The middle passages are dominated by UK bass, 140, and grime selections. Artists such as Mitekiss, Drone, and Snowy are used less as marquee presences than as structural anchors; their work is stitched in with enough space to register, but never allowed to calcify into set-piece drops. The thread connecting early grime and garage (End Productions, Groove Chronicles) to more recent hybrids (Visages, P Jam) is made explicit, though the mix refrains from spelling it out; instead, oblique cuts and some tasteful working of the mix do the work. This section achieves a taut balance: never static, never indulgent, yet quietly insistent on the continuity of a certain British approach to rhythm throughout the midsection of the set.

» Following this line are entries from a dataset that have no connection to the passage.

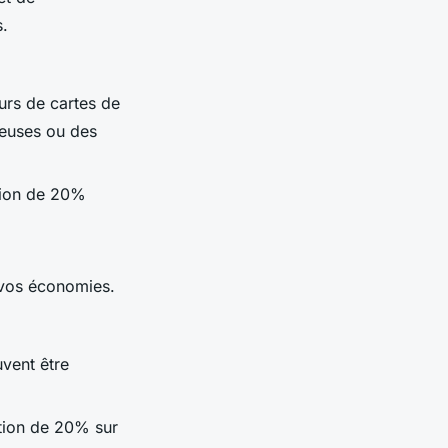
s.
urs de cartes de
reuses ou des
ction de 20%
 vos économies.
vent être
tion de 20% sur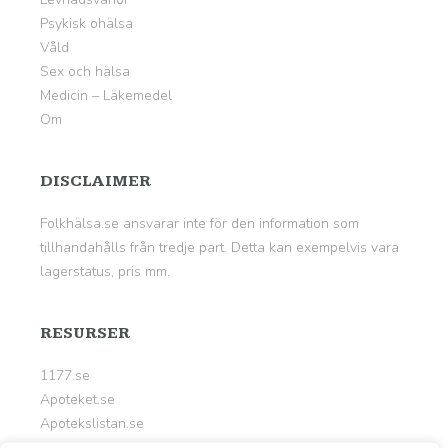
Psykisk ohälsa
Våld
Sex och hälsa
Medicin – Läkemedel
Om
DISCLAIMER
Folkhälsa.se ansvarar inte för den information som
tillhandahålls från tredje part. Detta kan exempelvis vara
lagerstatus, pris mm.
RESURSER
1177.se
Apoteket.se
Apotekslistan.se
Kalorier.org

Later entries reach to Detroit: Cybotron’s “Clear” is treated as an origin point, refracted through contemporary mutations from Client_03 and Nikki Nair. The result is a lineage that feels both archival and immediate, suggesting that the oblique humour of early electro still lingers in present-day hardware experiments. Even the most overtly eccentric inclusions—Hyper Wizard UFO Cult’s “High Frequency Altar,” Hermeth’s “Devil’s Reject”—are folded into the whole without rupture, their unruliness tempered by sequencing.
The closing gesture, “Звезды Дискотек 2 (House of Mystic Lights),” is telling: a Russian disco pastiche that loops back to the opening’s sly play on art-pop tropes. The effect is circular, leaving the listener with a sense of both distance and continuity, as if the past four decades of dance music had been compressed into a single itinerary.
Overall the mix maintains a dry, almost essayistic tone, resisting the obvious climaxes and narrative arcs typical of DJ sets. It operates less as a club document than as a sustained piece of critical listening—an argument, lightly made, for the porousness of dance culture’s borders.